You must think very highly of the Jimna transmission and driveline to even consider swapping in an engine something like 3x the original's power


----------



## chris toome (Dec 2, 2019)

Groo said:


> You must think very highly of the Jimna transmission and driveline to even consider swapping in an engine something like 3x the original's power


no I have no reguard for it at all . However my father passed in 2009 and he bought this thing in boxs from rural king and assembled it himself . So I would like to keep it. 
That and I gave the engine and small parts . so no real investment and the engine in this tractor is junk . 
Originally the Jinma engine hD a knock from day 1 ,after a couple close inspections found it was the cylinders actually walking in the block . Rural King and three rebuild kits later ,we found a complete set of liners for it . Quality control being what it is , 80 hours later .the tractor is sitting again . since 2007 the tractor has maybe 300 hours on it. I'm not spending another cent on anything Jinma. so I'll give it a shot


----------



## Groo (Jan 17, 2020)

I guess my point is; I'd find something that comes in a little closer to the OEM's peak torque numbers when doing an engine swap.


----------



## chris toome (Dec 2, 2019)

Good advice ,and under normal circumstances sure . However its just not what I'm doing . it kind of like I've got a much loved family pinto and I'm dropping a big block chevy into it . Even though I know how horrible the frames are.
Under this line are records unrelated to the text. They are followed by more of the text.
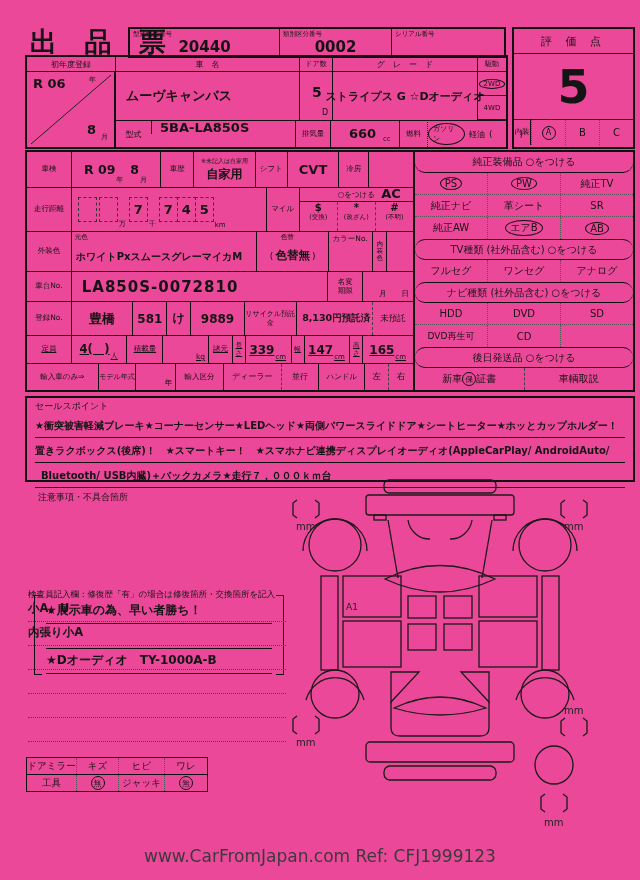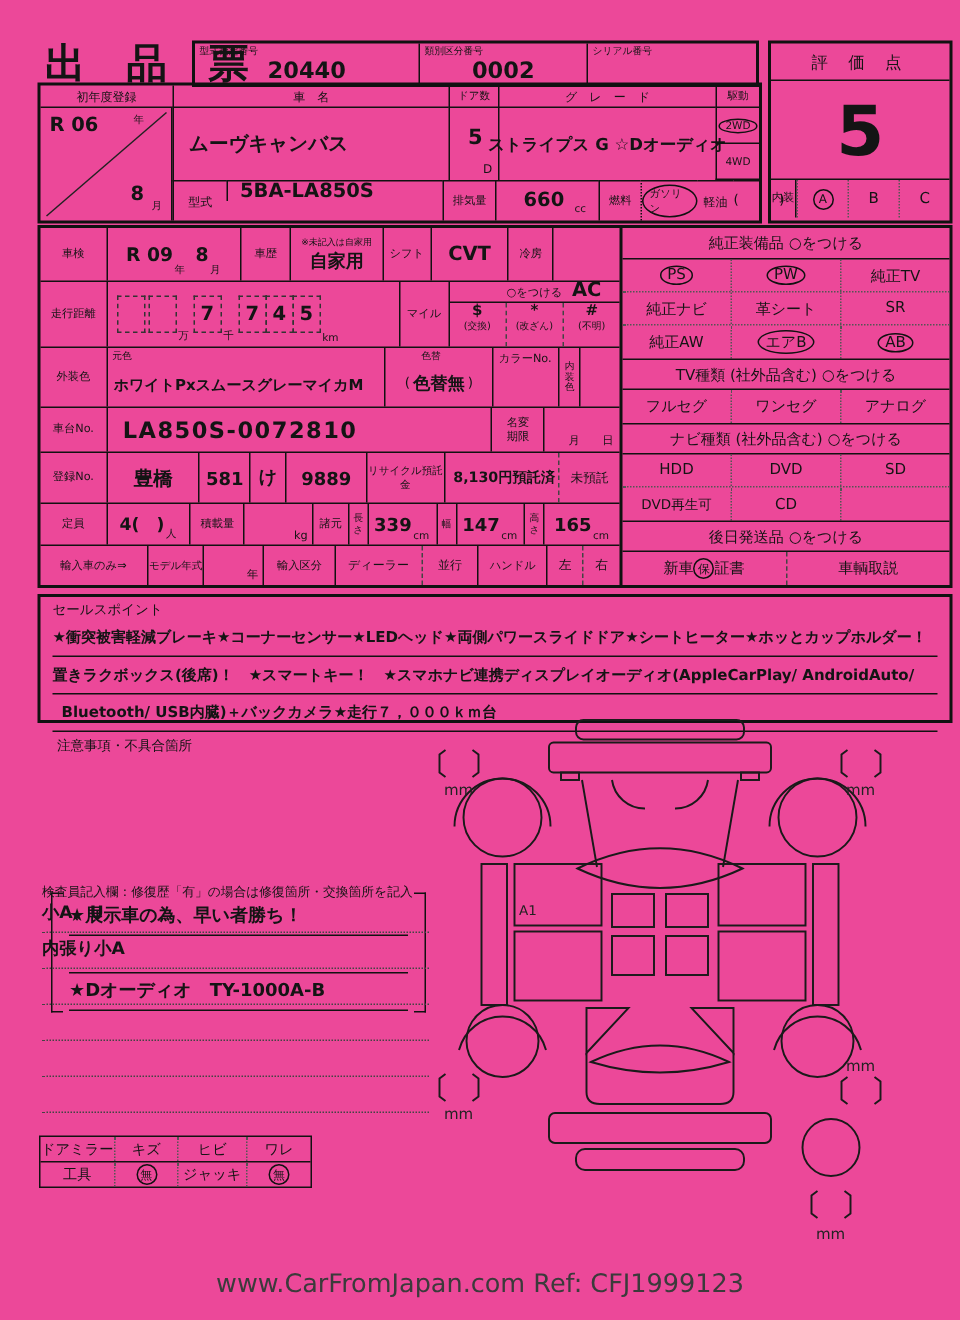--- a/index.html
+++ b/index.html
@@ -43,7 +43,7 @@
   .mlbl { font-size:7.5px; text-align:center; line-height:1.15; }
   .mright { flex:1; display:flex; flex-direction:column; }
   .rrow { display:flex; align-items:stretch; }
-  .rhead { border-bottom:1.5px solid #111; font-size:10px; display:flex; align-items:center; justify-content:center; }
+  .rhead { border-bottom:1.5px solid #111; font-size:10px; display:flex; align-items:center; justify-content:center;border-radius:10px; }
   .ropt { border-bottom:1px dotted #555; }
   .rcell { flex:1; display:flex; align-items:center; justify-content:center; font-size:10px; border-left:1px dotted #555; }
   .rcell:first-child { border-left:none; }

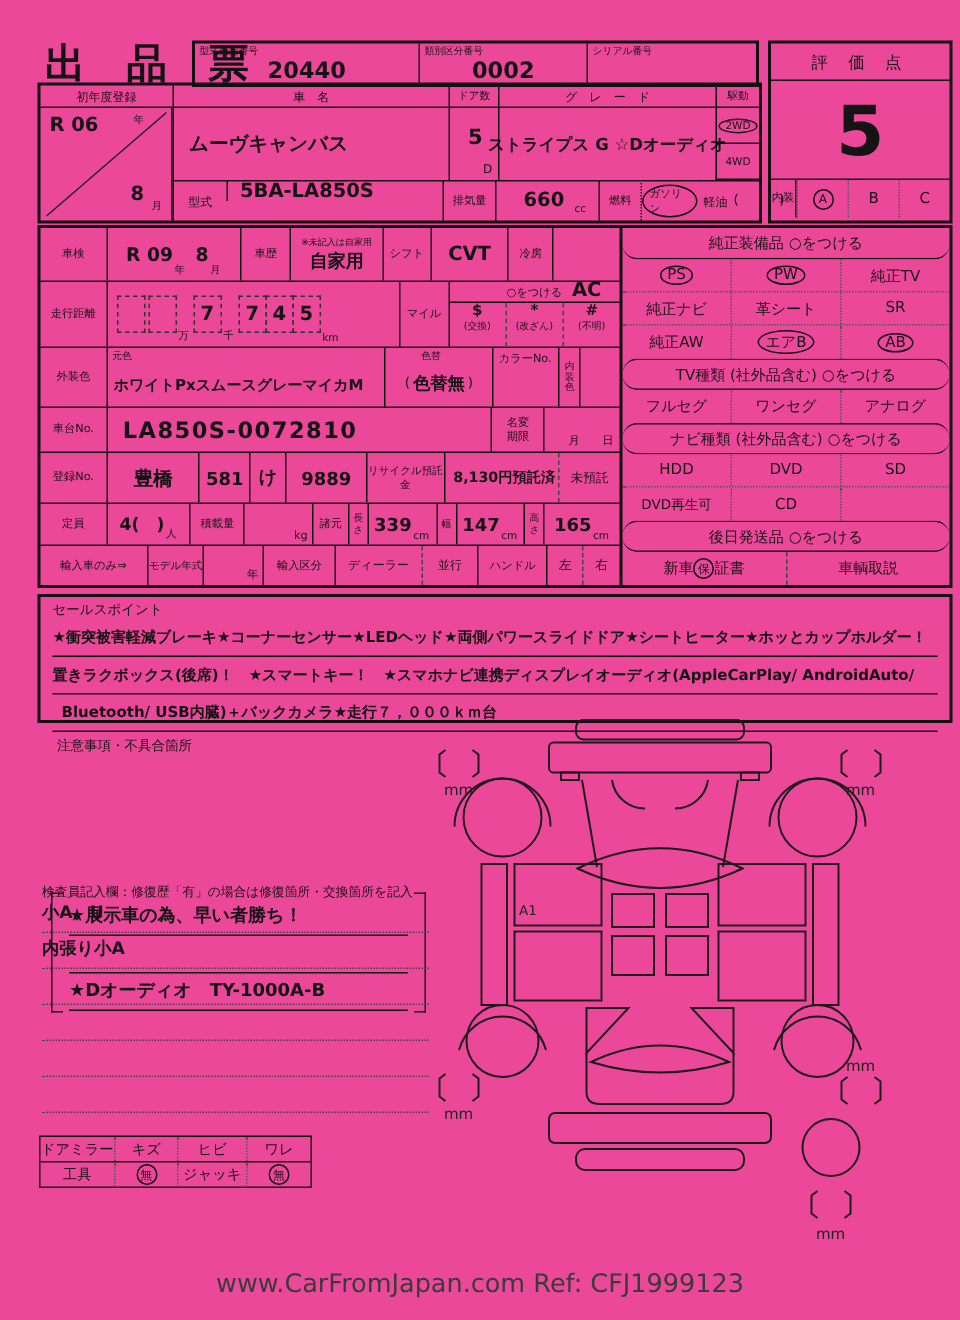--- a/index.html
+++ b/index.html
@@ -301,7 +301,7 @@
           </div>
       </div>
 
-      <div class="mrow" style="height:28px;">
+      <div class="mrow" style="height:28px;text-decoration:underline;">
         <div class="mc" style="width:45px;">
             <span class="mlbl">定員</span>
           </div>

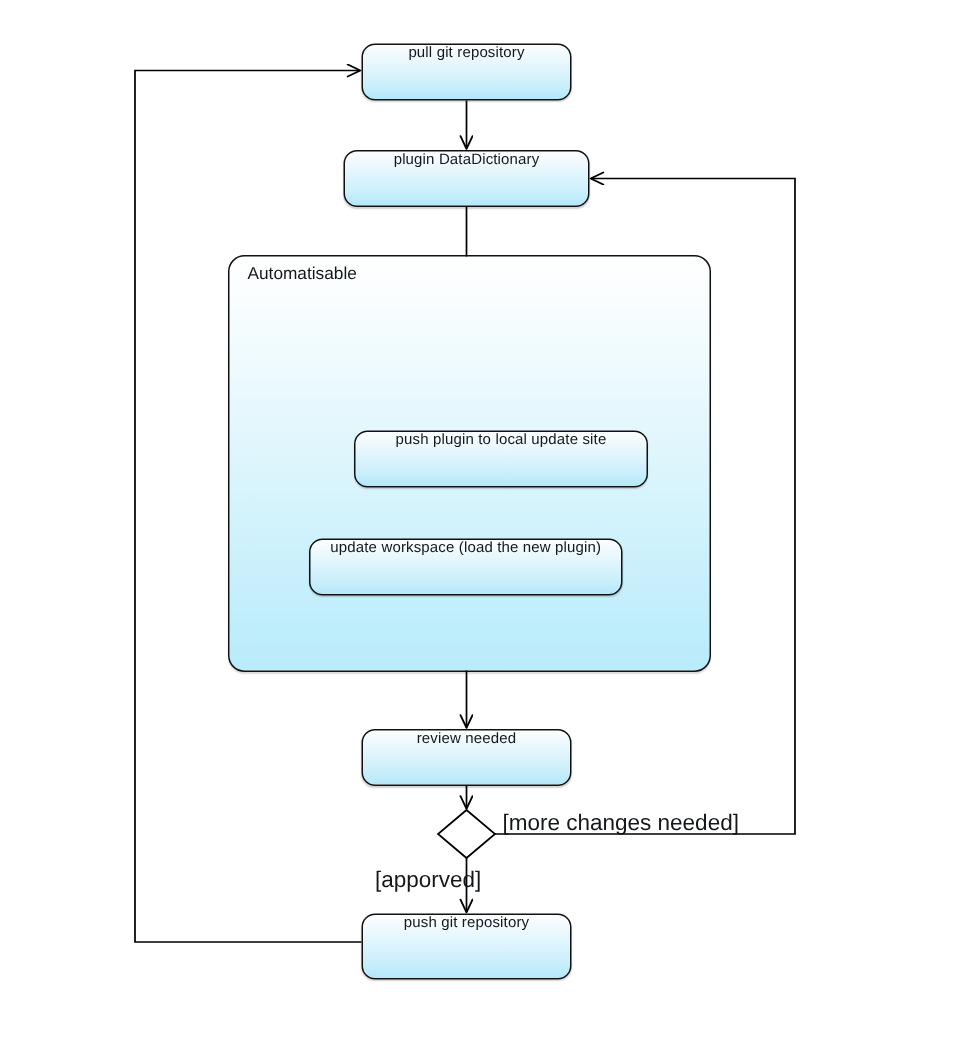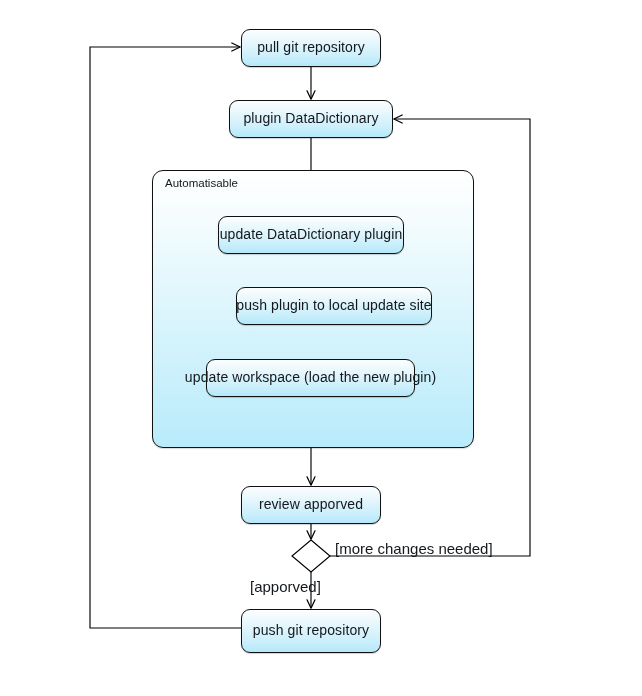--- a/index.html
+++ b/index.html
@@ -34,10 +34,9 @@
     border-radius: 9px;
     background: linear-gradient(to bottom, #fcfeff 0%, #eef9fd 22%, #c8eefb 78%, #b4e8fa 100%);
     display: flex;
-    align-items: center;
     justify-content: center;
     color: #14181c;
-    font-size: 14px;
+    font-size: 10px;
     line-height: 1.1;
     letter-spacing: 0.1px;
     white-space: nowrap;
Is it practical "not really" is it advisable "debatable " Is it what is going to happen " if I can get a print or measurements on the bell housing ,why not .. I guess what I'm saying I'll advised as it may be : I'm going to give it a try. Just thought someone might have some information.


----------



## Groo (Jan 17, 2020)

Someone here dropped a kubota 1.5l into one. Do a search. I'm on my phone, or I'd link to the thread.


----------



## chris toome (Dec 2, 2019)

Yeah I saw that last night posted on it .


----------



## ceoairs (Jun 8, 2021)

chris toome said:


> Yeah I saw that last night posted on it .


link?


----------